MELBOURNE, May 14, 2026, 05:02 AEST
ANZ Group Holdings’ shares fell on Wednesday after Commonwealth Bank of Australia’s record one-day slump dragged major Australian lenders lower, putting fresh pressure on a bank stock trading through a key dividend window.
This matters now because the selloff was not just about CBA. It hit as investors reassessed mortgage growth, bank margins and housing policy risk after Australia’s federal budget proposed changes to property-investment tax breaks.
CBA closed down 10.43%, its worst one-day percentage fall, after it set aside more cash for risks tied to the Middle East conflict and investors reacted to plans to limit negative gearing and remove the 50% capital-gains-tax discount. ANZ fell 1.65%, while Westpac dropped 3% and National Australia Bank lost 2.6%, Reuters reported. Negative gearing lets property investors deduct rental losses against taxable income, so a curb could slow investor mortgage demand and turnover in existing homes.
The timing is awkward for ANZ. A May 1 ASX filing showed the record date for its proposed interim dividend was May 12 and that shareholders had until 5 p.m. AEST on May 13 to change elections for the dividend reinvestment plan or bonus option plan. A dividend reinvestment plan lets holders take shares instead of cash.
ANZ has proposed an 83 Australian cent interim dividend, 75% franked, for payment on July 1. Franking credits are Australian tax credits attached to dividends for eligible investors.
The bank’s latest results still give income investors something to point to. ANZ reported statutory profit of A$3.65 billion and cash profit of A$3.78 billion for the half year ended March 31; cash profit, which strips out non-core items, rose 14% from the previous half excluding significant items. The bank also said it booked a A$126 million collective provision charge, including A$175 million for potential impacts from the Middle East conflict.

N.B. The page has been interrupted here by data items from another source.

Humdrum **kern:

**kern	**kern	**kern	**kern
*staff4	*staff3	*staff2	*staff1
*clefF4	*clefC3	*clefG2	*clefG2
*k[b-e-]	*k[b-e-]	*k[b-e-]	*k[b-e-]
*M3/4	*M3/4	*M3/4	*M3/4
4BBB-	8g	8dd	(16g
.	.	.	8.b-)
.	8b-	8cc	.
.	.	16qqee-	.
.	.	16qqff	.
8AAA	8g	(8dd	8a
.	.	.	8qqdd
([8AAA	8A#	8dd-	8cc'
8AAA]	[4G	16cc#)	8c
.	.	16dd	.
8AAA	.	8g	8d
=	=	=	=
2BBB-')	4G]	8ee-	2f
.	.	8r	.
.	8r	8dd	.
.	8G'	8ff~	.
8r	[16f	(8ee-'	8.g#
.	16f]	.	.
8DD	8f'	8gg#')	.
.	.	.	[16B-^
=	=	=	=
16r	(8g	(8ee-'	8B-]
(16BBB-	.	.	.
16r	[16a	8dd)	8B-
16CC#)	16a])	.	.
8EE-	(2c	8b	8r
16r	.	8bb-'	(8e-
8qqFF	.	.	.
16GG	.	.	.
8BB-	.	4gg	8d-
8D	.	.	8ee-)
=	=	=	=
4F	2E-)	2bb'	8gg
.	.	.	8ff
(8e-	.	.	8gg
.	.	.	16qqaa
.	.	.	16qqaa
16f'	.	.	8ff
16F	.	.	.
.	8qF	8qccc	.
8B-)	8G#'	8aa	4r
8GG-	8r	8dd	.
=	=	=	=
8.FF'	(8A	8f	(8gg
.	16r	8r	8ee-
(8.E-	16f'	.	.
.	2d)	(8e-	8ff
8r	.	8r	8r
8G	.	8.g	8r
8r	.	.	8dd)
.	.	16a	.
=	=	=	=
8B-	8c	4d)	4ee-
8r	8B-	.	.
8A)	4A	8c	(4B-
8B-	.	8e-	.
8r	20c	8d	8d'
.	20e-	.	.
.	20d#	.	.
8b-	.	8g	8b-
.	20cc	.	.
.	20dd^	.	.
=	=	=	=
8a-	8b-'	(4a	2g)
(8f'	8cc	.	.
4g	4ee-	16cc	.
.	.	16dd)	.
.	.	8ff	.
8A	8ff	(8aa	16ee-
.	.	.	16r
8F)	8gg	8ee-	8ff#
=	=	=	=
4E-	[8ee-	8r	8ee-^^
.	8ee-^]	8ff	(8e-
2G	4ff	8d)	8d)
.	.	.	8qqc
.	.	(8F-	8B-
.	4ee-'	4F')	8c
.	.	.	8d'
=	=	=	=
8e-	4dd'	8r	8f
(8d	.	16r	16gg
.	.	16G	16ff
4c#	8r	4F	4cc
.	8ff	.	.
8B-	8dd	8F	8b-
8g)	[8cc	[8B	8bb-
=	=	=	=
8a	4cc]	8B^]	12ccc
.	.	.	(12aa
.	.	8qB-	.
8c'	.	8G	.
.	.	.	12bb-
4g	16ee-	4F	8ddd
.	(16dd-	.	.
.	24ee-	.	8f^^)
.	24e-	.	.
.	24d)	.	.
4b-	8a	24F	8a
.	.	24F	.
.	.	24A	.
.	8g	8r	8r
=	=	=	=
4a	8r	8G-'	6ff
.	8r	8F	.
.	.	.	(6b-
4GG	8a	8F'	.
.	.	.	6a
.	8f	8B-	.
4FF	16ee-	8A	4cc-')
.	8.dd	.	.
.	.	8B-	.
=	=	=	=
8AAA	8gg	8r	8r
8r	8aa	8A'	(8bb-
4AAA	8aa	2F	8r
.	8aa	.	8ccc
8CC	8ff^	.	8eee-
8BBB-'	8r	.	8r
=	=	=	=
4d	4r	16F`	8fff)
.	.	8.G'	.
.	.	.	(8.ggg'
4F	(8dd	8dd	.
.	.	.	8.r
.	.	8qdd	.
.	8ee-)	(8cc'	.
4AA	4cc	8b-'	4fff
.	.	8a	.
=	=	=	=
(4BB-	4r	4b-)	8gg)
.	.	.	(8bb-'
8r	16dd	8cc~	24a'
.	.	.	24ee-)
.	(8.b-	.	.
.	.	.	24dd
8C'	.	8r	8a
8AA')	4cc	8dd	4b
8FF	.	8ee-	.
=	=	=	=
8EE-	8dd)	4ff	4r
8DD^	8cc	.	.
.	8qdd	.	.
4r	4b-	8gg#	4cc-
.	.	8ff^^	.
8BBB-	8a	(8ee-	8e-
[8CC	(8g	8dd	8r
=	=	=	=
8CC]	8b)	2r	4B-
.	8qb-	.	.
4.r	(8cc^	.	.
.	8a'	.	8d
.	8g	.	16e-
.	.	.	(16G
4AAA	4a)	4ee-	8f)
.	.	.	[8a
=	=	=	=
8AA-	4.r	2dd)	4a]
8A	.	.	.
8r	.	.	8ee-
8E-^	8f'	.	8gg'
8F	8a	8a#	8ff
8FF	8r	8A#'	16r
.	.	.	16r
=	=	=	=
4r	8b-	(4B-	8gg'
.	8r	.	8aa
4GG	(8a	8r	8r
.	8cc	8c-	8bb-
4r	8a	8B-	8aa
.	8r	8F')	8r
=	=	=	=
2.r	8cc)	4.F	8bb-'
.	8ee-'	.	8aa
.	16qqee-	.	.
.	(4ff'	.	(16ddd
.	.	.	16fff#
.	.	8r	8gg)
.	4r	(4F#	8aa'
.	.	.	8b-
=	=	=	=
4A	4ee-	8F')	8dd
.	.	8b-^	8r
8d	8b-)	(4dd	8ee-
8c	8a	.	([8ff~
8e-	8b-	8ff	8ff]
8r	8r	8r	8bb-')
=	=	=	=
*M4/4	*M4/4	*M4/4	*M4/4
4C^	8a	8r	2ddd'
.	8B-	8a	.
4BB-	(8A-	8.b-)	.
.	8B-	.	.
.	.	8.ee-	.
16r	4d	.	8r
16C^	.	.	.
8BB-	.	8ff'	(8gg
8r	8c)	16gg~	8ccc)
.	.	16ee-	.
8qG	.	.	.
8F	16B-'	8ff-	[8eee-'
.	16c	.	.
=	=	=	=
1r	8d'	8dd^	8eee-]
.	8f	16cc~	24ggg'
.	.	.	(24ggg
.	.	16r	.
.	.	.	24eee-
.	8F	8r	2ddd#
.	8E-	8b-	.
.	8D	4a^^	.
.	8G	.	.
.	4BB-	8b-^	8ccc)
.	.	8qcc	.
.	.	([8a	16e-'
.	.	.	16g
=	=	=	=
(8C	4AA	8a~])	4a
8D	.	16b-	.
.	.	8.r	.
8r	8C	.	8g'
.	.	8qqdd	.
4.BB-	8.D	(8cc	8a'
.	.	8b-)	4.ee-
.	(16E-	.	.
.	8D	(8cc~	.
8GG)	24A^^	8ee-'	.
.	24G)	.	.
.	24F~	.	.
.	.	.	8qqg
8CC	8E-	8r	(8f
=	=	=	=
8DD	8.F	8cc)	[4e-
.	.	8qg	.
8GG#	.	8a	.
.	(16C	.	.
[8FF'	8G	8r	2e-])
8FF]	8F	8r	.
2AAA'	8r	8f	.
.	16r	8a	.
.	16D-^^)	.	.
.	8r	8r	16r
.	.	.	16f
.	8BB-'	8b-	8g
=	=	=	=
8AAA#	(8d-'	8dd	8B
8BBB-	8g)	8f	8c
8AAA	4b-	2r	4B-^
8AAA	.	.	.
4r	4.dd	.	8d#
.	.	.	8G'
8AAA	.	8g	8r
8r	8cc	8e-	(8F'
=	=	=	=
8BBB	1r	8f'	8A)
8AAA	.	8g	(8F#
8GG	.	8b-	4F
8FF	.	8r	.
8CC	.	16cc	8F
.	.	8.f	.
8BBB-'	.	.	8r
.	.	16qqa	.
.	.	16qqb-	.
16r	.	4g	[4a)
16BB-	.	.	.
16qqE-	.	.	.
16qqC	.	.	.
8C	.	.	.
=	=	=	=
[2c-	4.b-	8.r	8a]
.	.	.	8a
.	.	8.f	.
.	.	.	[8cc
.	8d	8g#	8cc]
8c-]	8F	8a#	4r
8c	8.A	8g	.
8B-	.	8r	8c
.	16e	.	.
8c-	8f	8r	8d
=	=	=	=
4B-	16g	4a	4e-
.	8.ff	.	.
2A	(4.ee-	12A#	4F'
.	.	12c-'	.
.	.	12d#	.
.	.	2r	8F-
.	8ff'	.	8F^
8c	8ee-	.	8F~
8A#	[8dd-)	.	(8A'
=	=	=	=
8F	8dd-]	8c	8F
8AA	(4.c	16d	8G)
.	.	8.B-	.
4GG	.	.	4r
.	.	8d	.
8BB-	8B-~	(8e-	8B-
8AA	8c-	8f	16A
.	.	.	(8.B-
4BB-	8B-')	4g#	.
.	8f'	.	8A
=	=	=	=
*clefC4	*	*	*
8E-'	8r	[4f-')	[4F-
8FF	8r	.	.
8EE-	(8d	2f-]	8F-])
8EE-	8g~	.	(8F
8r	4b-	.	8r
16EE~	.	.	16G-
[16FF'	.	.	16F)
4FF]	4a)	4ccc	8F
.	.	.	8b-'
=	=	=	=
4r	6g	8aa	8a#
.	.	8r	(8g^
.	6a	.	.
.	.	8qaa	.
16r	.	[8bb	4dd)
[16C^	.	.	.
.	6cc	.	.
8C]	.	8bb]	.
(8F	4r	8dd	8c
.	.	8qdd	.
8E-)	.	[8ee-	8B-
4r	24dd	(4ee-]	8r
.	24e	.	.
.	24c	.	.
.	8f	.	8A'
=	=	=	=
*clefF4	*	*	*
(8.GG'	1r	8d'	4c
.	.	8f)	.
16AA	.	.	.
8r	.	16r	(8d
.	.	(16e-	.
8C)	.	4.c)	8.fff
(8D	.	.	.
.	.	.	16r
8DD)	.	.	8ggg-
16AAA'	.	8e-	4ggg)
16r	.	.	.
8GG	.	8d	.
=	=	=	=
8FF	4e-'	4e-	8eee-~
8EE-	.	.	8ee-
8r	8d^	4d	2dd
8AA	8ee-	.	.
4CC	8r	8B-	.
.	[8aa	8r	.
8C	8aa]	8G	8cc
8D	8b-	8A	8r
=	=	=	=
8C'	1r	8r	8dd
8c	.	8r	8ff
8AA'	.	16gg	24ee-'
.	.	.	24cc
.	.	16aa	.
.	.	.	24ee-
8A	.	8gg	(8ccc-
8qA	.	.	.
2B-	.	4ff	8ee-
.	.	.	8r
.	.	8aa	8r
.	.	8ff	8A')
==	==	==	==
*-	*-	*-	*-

Chief Executive Nuno Matos told investors ANZ was still early in its overhaul but was “already more focused on our customers, simpler, more resilient” and had improved shareholder value. He also warned that the longer oil flows remain constrained, the greater the chance the crisis shifts from an inflation shock to a supply-and-growth problem. ANZ
Rates are the other pressure point. The Reserve Bank of Australia raised the cash rate target by 25 basis points to 4.35% on May 5, saying Middle East-linked fuel costs were adding to inflation and that risks were tilted to the upside. A basis point is one-hundredth of a percentage point.
But the downside case is clear enough. Higher rates can support bank margins, but they can also lift borrower stress and push depositors into more expensive products; ANZ Chief Financial Officer Farhan Faruqui said continued home-loan pricing competition and RBA timing effects cut asset pricing by 3 basis points in the half, while sustained competition and a shift into term deposits could be margin headwinds.
ANZ’s reset had been gaining traction before the latest sector wobble. Reuters reported in February that the stock hit a record high after first-quarter cash profit topped expectations and costs fell faster than expected, with Citigroup analyst Thomas Strong saying “the beat was largely driven by faster than expected progress on costs.” ANZ still had the lowest mortgage share among the major banks at about 14%, according to regulatory data cited by Reuters. Reuters
Prediction-market signals were thin rather than decisive. A newly opened Polymarket contract on the August RBA decision showed “no change” as the leading outcome at 58%, ahead of a 25-basis-point increase at 37%, but the page showed only $75 of volume, limiting its value as a read on broader rate expectations. Polymarket
The next scheduled ANZ marker is its third-quarter trading update and APS 330 release on Aug. 13. APS 330 is a bank capital and risk disclosure, and it should give investors a cleaner view of whether Wednesday’s bank selloff was a one-day repricing or the start of a harder stretch for lenders.